Monday, June 15, 2009

The Very Best

...are Radioclit and Esau Mwamwaya. And obviously watched a lot of Lion King growing up.

"Dinosaur On The Ark" is one I'll occasionally skip over when I'm driving and listening to my music, simply because it's a bit of a build-up, and I listen to a lot of my music based on the mood I'm in at the time. This one came on at the perfect moment: I hit a long, flat stretch of highway, the sun was just beginning to go down in the sky (nothing quite as dramatic as the album cover above, but nice nonetheless) and there were virtually no cars compared to my usual rush-hour commute.
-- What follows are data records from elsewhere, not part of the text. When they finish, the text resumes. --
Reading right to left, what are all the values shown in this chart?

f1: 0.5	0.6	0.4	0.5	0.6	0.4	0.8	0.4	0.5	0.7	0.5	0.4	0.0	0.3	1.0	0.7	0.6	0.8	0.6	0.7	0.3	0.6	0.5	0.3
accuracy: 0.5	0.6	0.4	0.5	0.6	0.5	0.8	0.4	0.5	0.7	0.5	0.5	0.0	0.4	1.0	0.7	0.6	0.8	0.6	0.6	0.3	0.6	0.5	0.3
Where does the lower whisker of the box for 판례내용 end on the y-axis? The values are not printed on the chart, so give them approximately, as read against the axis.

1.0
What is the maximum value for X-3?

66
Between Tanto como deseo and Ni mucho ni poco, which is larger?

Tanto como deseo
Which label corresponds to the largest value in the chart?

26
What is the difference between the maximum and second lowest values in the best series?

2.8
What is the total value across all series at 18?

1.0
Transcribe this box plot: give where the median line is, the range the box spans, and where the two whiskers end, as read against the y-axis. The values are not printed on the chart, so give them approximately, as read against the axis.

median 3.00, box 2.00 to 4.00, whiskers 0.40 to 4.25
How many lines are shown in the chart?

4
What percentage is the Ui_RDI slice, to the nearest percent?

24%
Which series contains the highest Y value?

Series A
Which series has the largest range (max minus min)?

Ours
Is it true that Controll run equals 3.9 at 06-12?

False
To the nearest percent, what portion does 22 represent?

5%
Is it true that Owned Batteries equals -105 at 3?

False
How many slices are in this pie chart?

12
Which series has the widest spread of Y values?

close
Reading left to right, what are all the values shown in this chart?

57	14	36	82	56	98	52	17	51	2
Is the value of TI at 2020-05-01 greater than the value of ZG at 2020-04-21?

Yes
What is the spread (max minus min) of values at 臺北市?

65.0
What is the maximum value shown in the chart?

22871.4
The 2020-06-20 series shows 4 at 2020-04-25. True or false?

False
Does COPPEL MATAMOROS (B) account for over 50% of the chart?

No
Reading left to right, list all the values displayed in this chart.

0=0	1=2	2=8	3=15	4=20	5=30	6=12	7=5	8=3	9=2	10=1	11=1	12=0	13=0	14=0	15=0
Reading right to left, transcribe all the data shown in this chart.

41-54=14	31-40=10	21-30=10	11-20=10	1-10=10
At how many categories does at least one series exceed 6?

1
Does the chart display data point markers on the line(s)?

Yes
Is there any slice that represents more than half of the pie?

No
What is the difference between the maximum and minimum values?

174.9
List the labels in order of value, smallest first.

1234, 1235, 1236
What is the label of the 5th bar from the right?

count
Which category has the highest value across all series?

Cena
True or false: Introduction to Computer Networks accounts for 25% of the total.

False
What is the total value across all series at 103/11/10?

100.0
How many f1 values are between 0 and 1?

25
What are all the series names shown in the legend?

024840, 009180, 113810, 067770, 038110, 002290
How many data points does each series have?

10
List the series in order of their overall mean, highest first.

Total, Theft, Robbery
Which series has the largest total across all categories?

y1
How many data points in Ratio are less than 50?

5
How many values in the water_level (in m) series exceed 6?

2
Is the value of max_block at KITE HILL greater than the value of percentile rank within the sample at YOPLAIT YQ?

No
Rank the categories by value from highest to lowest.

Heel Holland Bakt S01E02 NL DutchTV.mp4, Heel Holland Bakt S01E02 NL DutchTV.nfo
It's always different hearing music in my car that I'm so used to coming out from my laptop. There's tradeoffs to each of course; the car has better bass and brings out a lot of elements you wouldn't otherwise notice, but obviously there's the windnoise and sub-par acoustics. My laptop on the other hand I got with an upgraded speaker system, and it picks up a lot better on little hints of treble that would otherwise be lost in the wind-shuffle of my car. Either way, I gained a new appreciation for this Very Best song on my drive home today.

There's the slow, rippling-water-and-jungle-rainforest start to this song, that literally sent a shiver through my body when I heard it today. The echo-y tone to Radioclit's voice provides the perfect intro, as he talks about the wasteland of a post-WWIII (don't lose me here) world, then narrows it down to the microcosm of himself and his lover, hoping "our love ain't a dinosaur, floating on, on the Ark." That line really hit me for the first time today, and I had the adequate time to mull it over, seeing as the majority of the song is dominated by Esau Mwamwaya's singing in Malawi's national language of Chichewa; I have no idea what any of it means outside of "Africaaaa," but damn if it's not uplifting.

That's what this whole song is really: a hymn of victory, swashed in swirling (but not necessarily dreamy) bass lines, chord plucking and tribal drumming, rife with Afro-Pop stylings and Western Pop sensibilities. The war and post-apocolyptic visions mentioned at the start are quickly forgotten by the end of this one, and replaced with a newfound sense of hope. Hate to get all deep like that, but that's really what this song means to me. Even if it all dawned on me on a simple drive home.